> AIM OF THE EXERCISE: Write out, word for word, every line from the one containing "Holzstuhl Stuhl Vintage" through the final line of the records.

> Items listed in a dataset:
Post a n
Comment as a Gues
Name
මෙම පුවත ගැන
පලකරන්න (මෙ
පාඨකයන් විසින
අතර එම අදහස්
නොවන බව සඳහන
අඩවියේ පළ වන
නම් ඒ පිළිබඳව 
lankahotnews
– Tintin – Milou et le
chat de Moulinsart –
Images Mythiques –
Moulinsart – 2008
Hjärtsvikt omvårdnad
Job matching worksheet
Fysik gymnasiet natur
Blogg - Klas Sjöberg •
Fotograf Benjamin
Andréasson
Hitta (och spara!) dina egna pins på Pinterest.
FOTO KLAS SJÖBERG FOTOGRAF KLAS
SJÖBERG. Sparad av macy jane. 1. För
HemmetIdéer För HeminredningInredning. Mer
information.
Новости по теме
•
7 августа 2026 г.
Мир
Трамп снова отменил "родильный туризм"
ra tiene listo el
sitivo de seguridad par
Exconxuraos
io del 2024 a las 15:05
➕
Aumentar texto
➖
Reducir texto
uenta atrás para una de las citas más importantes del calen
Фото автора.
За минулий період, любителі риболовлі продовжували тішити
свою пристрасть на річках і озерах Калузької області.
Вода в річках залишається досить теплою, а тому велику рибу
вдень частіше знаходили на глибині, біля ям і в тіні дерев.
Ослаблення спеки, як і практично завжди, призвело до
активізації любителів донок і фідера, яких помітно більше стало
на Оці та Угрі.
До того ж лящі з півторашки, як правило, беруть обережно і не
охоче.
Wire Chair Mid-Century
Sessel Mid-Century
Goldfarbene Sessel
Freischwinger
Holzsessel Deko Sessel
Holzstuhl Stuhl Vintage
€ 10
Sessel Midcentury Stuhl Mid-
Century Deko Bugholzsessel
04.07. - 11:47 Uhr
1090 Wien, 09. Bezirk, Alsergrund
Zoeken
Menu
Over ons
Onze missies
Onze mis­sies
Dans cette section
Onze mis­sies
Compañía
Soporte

> SOLUTION FOR THIS PROBLEM:
Holzstuhl Stuhl Vintage
€ 10
Sessel Midcentury Stuhl Mid-
Century Deko Bugholzsessel
04.07. - 11:47 Uhr
1090 Wien, 09. Bezirk, Alsergrund
Zoeken
Menu
Over ons
Onze missies
Onze mis­sies
Dans cette section
Onze mis­sies
Compañía
Soporte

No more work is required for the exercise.